Leftists are and never will be happy, and Kaepernick is Exhibit A of this mental illness. Apparently being wealthier than most Americans could ever dream and growing up in a stable, loving, and two-parent household that set him up for such a path to success presented too great a burden for the former NFL quarterback-turned-social justice activist.
“I know my parents loved me. But there were still very problematic things that I went through,” the black-identifying biracial athlete claimed during an interview with CBS. “I think it was important to show that, no, this can happen in your own home, and how we move forward collectively while addressing the racism that is being perpetuated,” he added.
To prove his point that his parents engaged in racist practices and upheld white supremacy in his own home, Kaepernick pointed to the time he asked his parents to braid his hair in cornrows like his childhood idol, NBA star Allen Iverson.
“He’s getting what rolls?” his mom is portrayed as saying. It’s now an act of racism to be unfamiliar with everything about another culture. Kaep might as well sue the woman he calls his mother for not knowing what a cornrow was.
After he went through with the hairstyle, he says his mom warned his hair was “not professional” and he “looked like a little thug.”

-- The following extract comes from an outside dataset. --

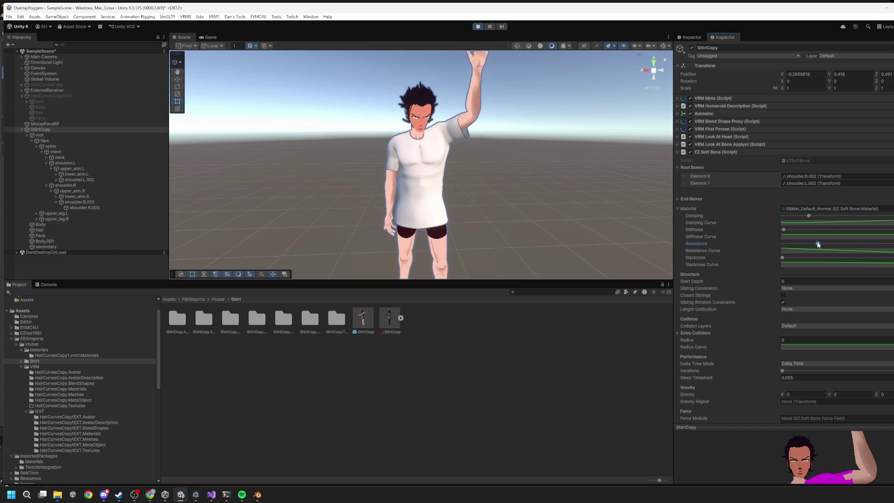
{"action": "left_click_drag", "start_coordinate": [880, 246], "coordinate": [892, 244]}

All of this – and more, readers are promised – gets revealed in a new graphic novel bearing Kaepernick’s likeness and name titled “Change The Game.” As the book develops, Kaepernick said that he reveals many of the interactions and experienced he had during his childhood that eventually molded him into the race-based grifter he’s known as today.
“Those become spaces where it’s like, okay, how do I navigate the situation now? But it also has informed why I have my hair long today,” Kaepernick explained to CBS.

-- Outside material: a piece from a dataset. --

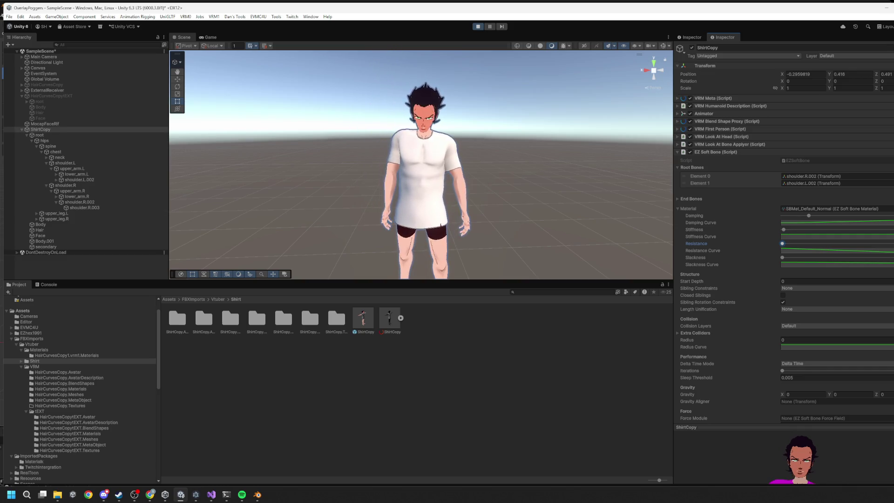
{"action": "left_click_drag", "start_coordinate": [790, 231], "coordinate": [890, 237]}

Amazon describes the former quarterback’s “graphic novel memoir” as an inspiration that celebrates the millionaire’s supposedly troubled life, writing:
High school star athlete Colin Kaepernick is at a crossroads in life. Heavily scouted by colleges and MLB as a baseball pitcher, he has a bright future ahead of him as a highly touted prospect. Everyone from his parents to his teachers and coaches are in agreement on his future. Colin feels differently.

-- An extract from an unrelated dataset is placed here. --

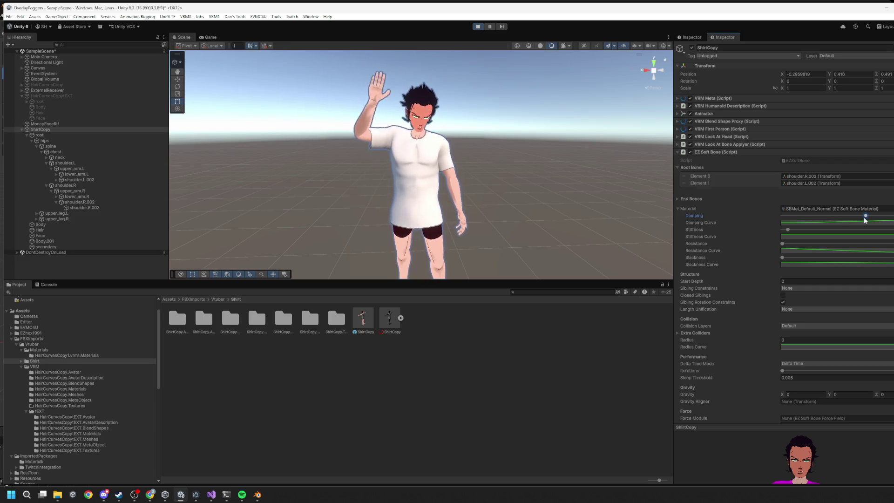
{"action": "left_click_drag", "start_coordinate": [866, 215], "coordinate": [821, 215]}
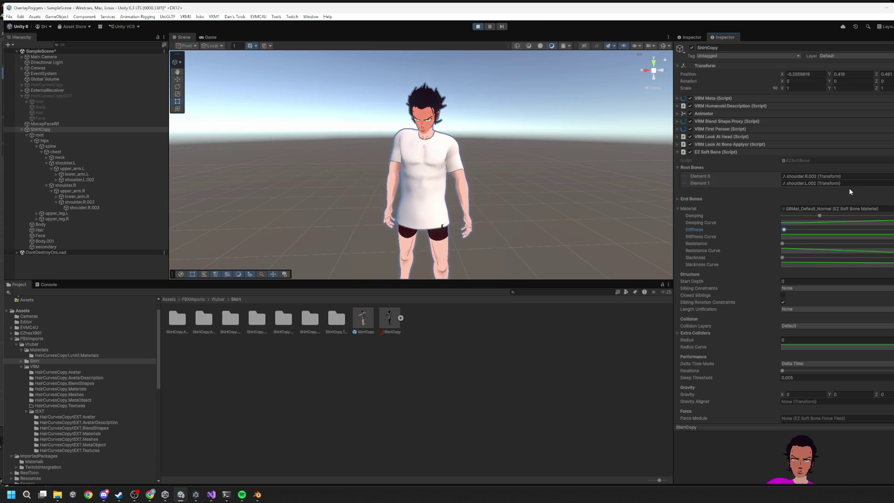
Switch the material to SBMat_Default_Soft, adjust stiffness, and stop play mode.
{"action": "key", "text": "Down"}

Colin isn’t excited about baseball. In the words of five-time all-star MLB player Adam Jones, “Baseball is a white man’s game.” Colin looks up to athletes like Allen Iverson: talented, hyper-competitive, unapologetically Black, and dominating their sports while staying true to themselves. College football looks a lot more fun than sleeping on hotel room floors in the minor leagues of baseball. But Colin doesn’t have a single offer to play football. Yet.
This touching graphic novel explores the story of how a young change-maker learned to find himself and never compromise. How the right decision is very rarely the easy one, but taking the road less traveled can make all the difference in the world.